Back here in A60 for the second Arts & Culture Club panel on intellectual property. The panelists include Gigi Sohn, President of Public Knowledge; Jeffrey Cunard, a partner at Debevoise & Plimpton, LLP; and Robin Batteau, an independent singer/songwriter/producer. The discussion is moderated by Sergio Muñoz Sarmiento, Esq., Director of Education for Volunteer Lawyers for the Arts.
The panel got off to a lively start, dividing along predictable pro-control/anti-control lines with Gigi Sohn representing the copyright reform viewpoint and Cunard carrying the banner for law and order.
Both Sohn and Batteau pointed out the advantage to artists of removing the gatekeepers and marketing to fans directly, with Sohn citing Radiohead’s In Rainbows as an example. Sarmiento asked about the tendency among artists and arts organizations to work without a contract. Both Cunard and Sohn (who has a legal background herself) said that they understood the motivations behind this tendency, but nevertheless urged caution and documentation whenever possible. A famous case along these lines was the controversy between Martha Graham and her company that erupted after the famous choreographer passed away.
Sarmiento next brought up an instance of a museum publishing actual Pollack images in its catalog for an exhibition of Pollack fakes, against the wishes of the Pollack estate. The consensus on the panel seemed to be that this was a pretty audacious invocation of fair use and might not hold up in the legal process. Batteau countered with the reality that companies will generally not spend a lot of money suing people who don’t have any money. There are two famous cases, both involving the artist Jeff Koons, that have served as benchmarks for establishing fair use. The key issue tends to be the extent to which an artistic work is transformative of any underlying work.
At this point the conversation turned to rap music and samples, and by extension, peer-to-peer file sharing. Sohn mentioned that Warner Music has just hired Jim Griffin, who has been advocating for a while for a system in which consumers would pay ISPs an extra fee every month to download all of the music they want, which apparently the RIAA has to this point been resisting. (Similar measures have been adopted or proposed in France and Canada). Cunard claimed that copyright bodies treat all works of art similarly except for music, because music ownership is so complicated. (More complicated than film? That would be surprising.) Sarmiento next asked about legal ramifications associated with blogging. The Electronic Frontier Foundation apparently publishes a legal guide for blogging, which should be helpful.
An audience member asked about orphan works, which are works that are still under copyright but whose owner is deceased or out of business. Using the work in such a situation involves a risk management calculus that recognizes that, should the copyright owner unexpectedly come out of the woodwork, the owner could sue for statutory damages (i.e., punitive fines that can reach up to $150,000 per count for willful infringement) or seek an injunction against the display or performance of the work.
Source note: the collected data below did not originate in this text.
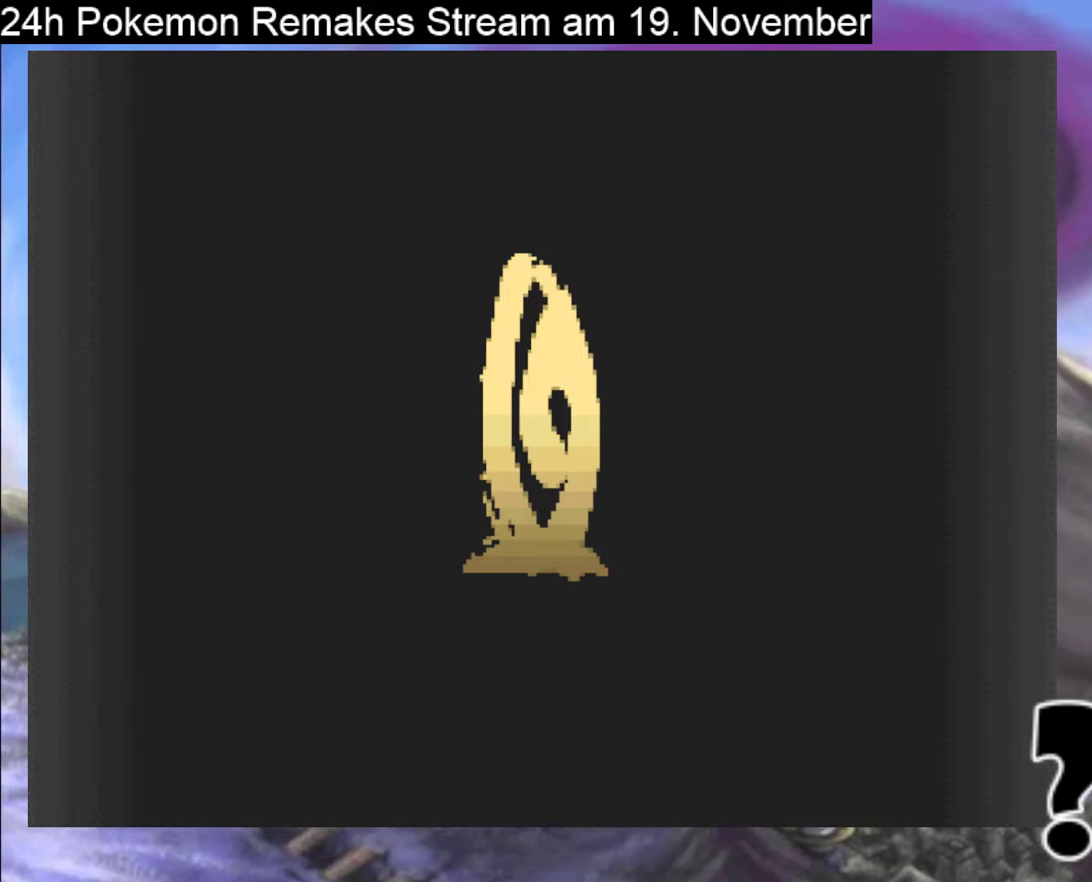
Gameplay with a controller (Nintendo layout); each line is a JSON object with the inputs held at the frame after it. "events" lists button and stick changes between this image and that frame as [ms after this image, input, new state], when the widget could be followed in between. Not read: L1 L3 R3.
{"buttons": [], "events": [[200, "A", "down"], [367, "A", "up"]]}
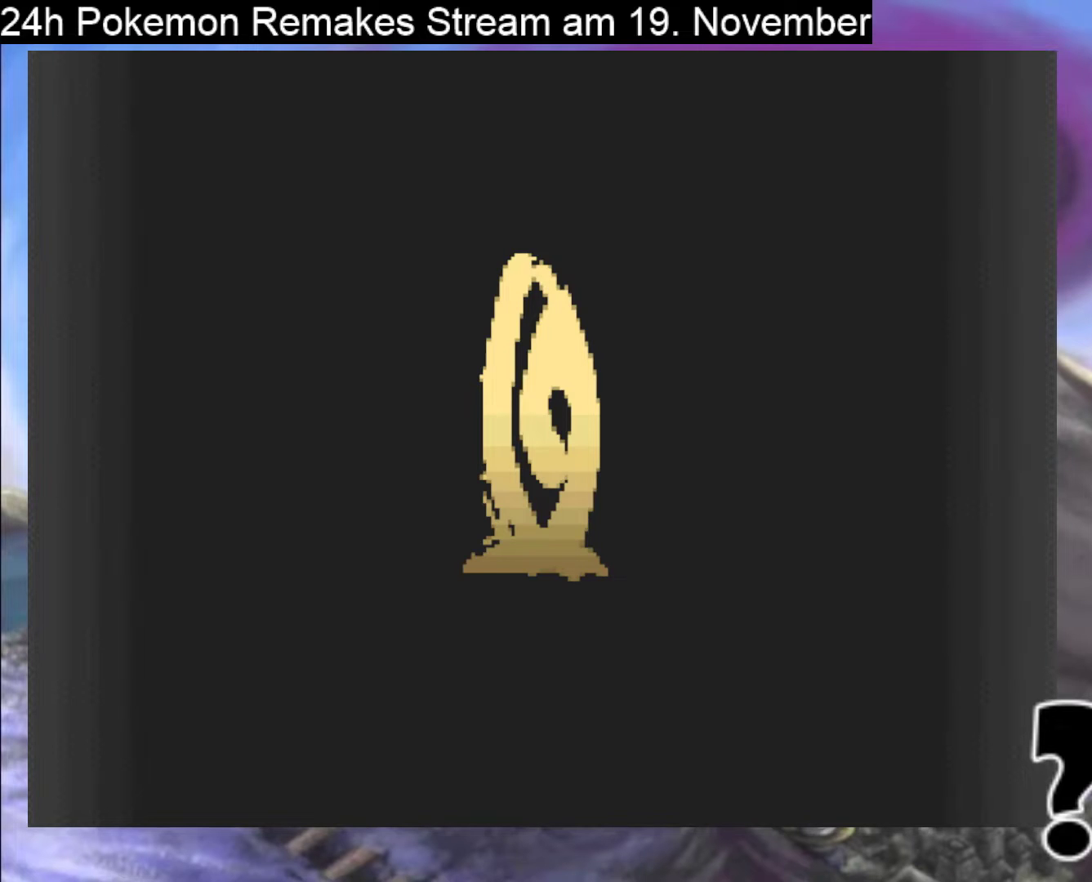
{"buttons": [], "events": [[200, "A", "down"], [400, "A", "up"]]}
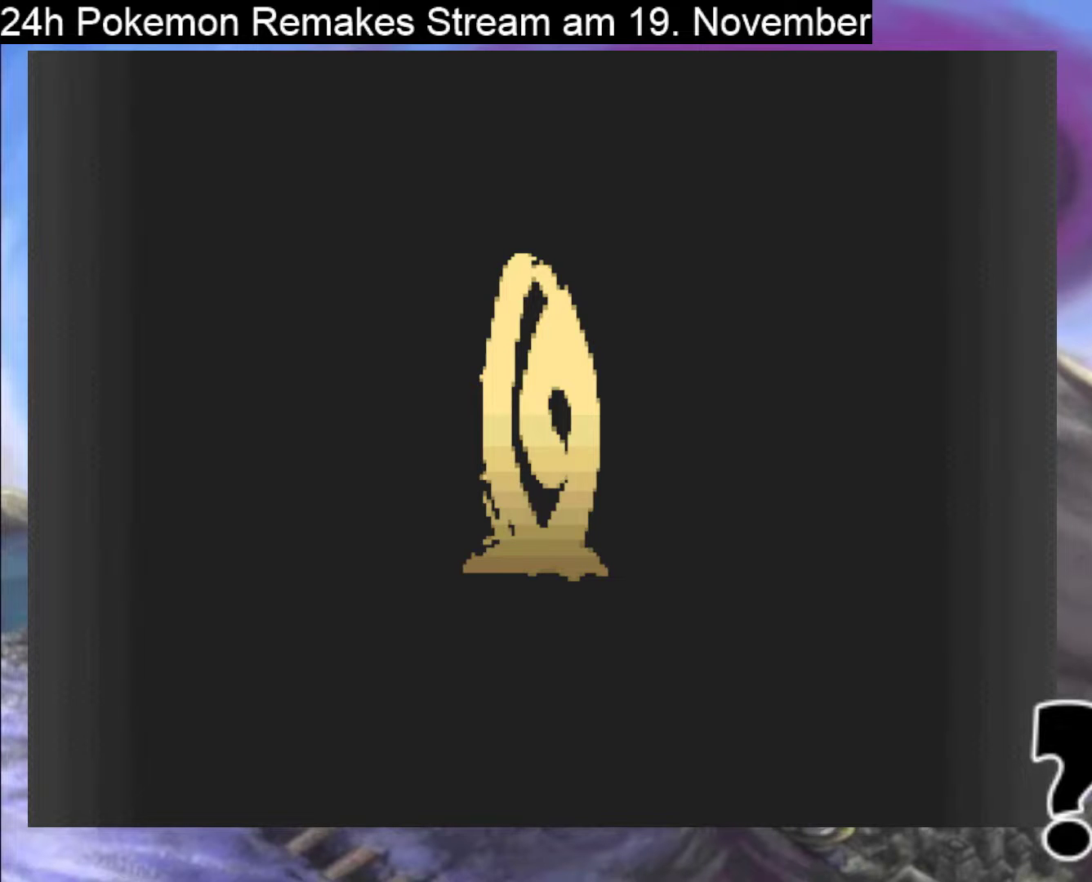
{"buttons": [], "events": []}
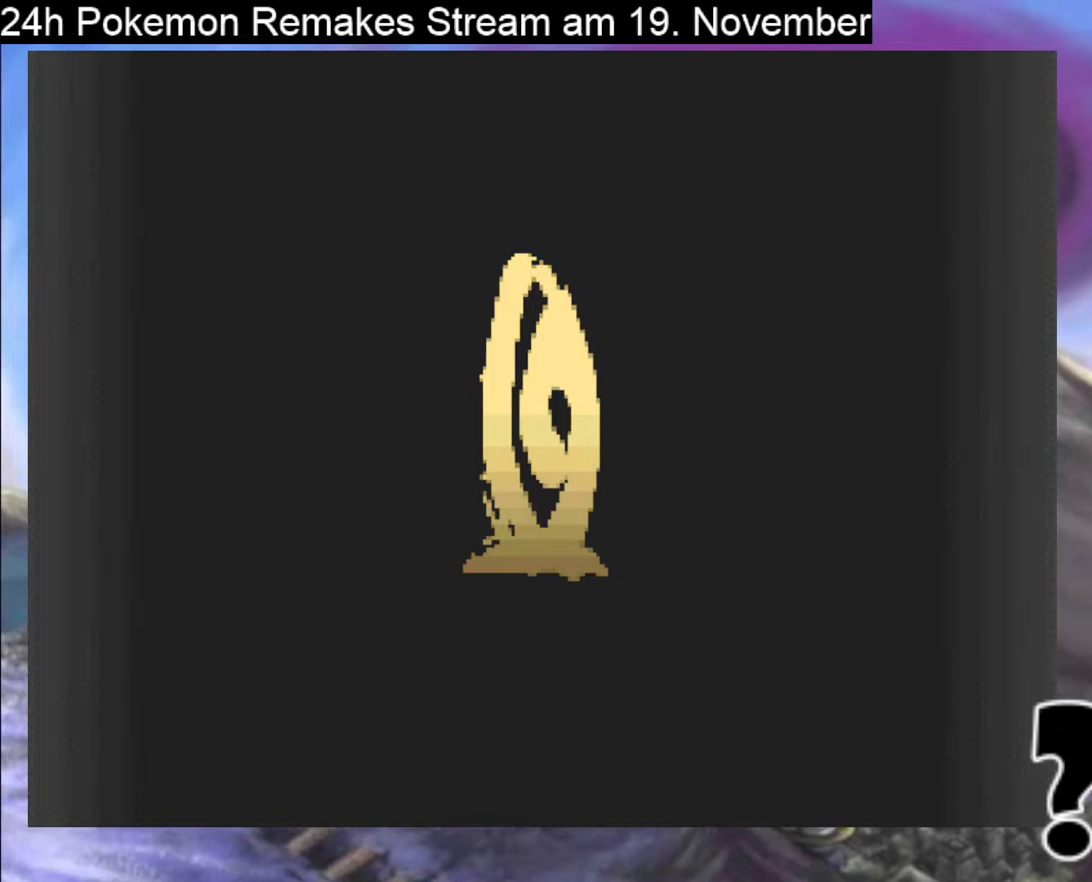
{"buttons": [], "events": []}
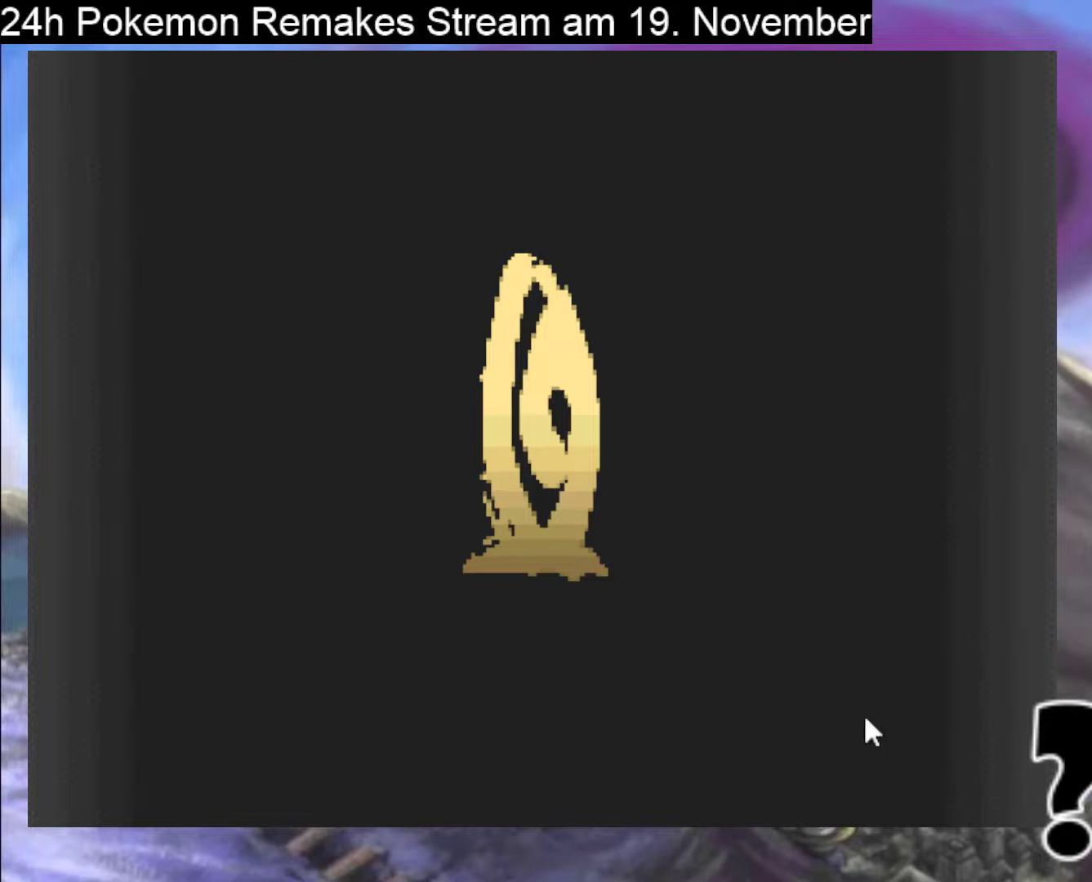
{"buttons": [], "events": []}
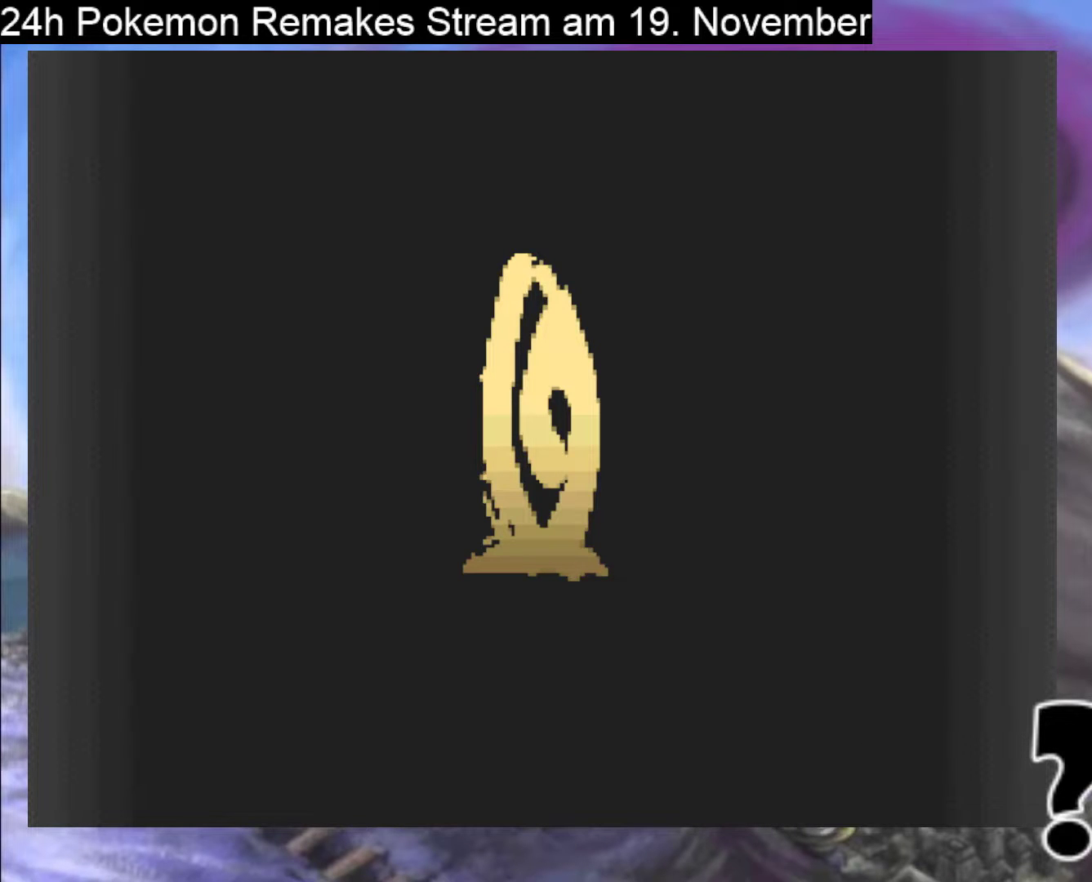
{"buttons": [], "events": []}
There is a bill coming before Congress that would tweak the copyright code to limit damages from such a situation to reasonable compensation arising from the use of the work. The bill might also contain some measures to establish some form of a small-claims copyright court, for relatively obscure artists who nevertheless want to protect their rights.
Another question from the audience asked how artists can best be educated about their own rights, and specifically about preventing theft via the internet. Batteau claimed that this theft actually doesn’t happen that much, because the only real way to make money off of an obscure artist’s work is through advertising, but advertisers are very scrupulous about getting rights because of fear of litigation. In fact, this kind of theft can actually be somewhat beneficial to an artist’s career through an exposure perspective. (I am assuming they’re not including plagiarism in this definition of theft.) Sohn commented that artists need to start thinking differently about how they are compensated, and advocated the virtual tip jar model as a more market-oriented solution.
In response to another question about the theater and dance worlds, Cunard said that directors are increasingly asserting copyright privileges in certain works. This brought the conversation back to the question of written contracts defining roles for the creators involved. Sohn wrapped up the panel by talking about how many more items than you may think are copyrighted, including furniture, textiles, wallpaper, and there is even a movement now to copyright fashion design. However, panelists pointed out that a lawsuit is not necessarily the end of the story–in the case of overreaching by the suing party, the internet can be a great tool to rally public opinion against the action and convince the plaintiff to reconsider.
That’s it for the Arts & Culture Conference! Hope you enjoyed the real-time account. If you think this is a format I should consider in the future, do say so in the comments.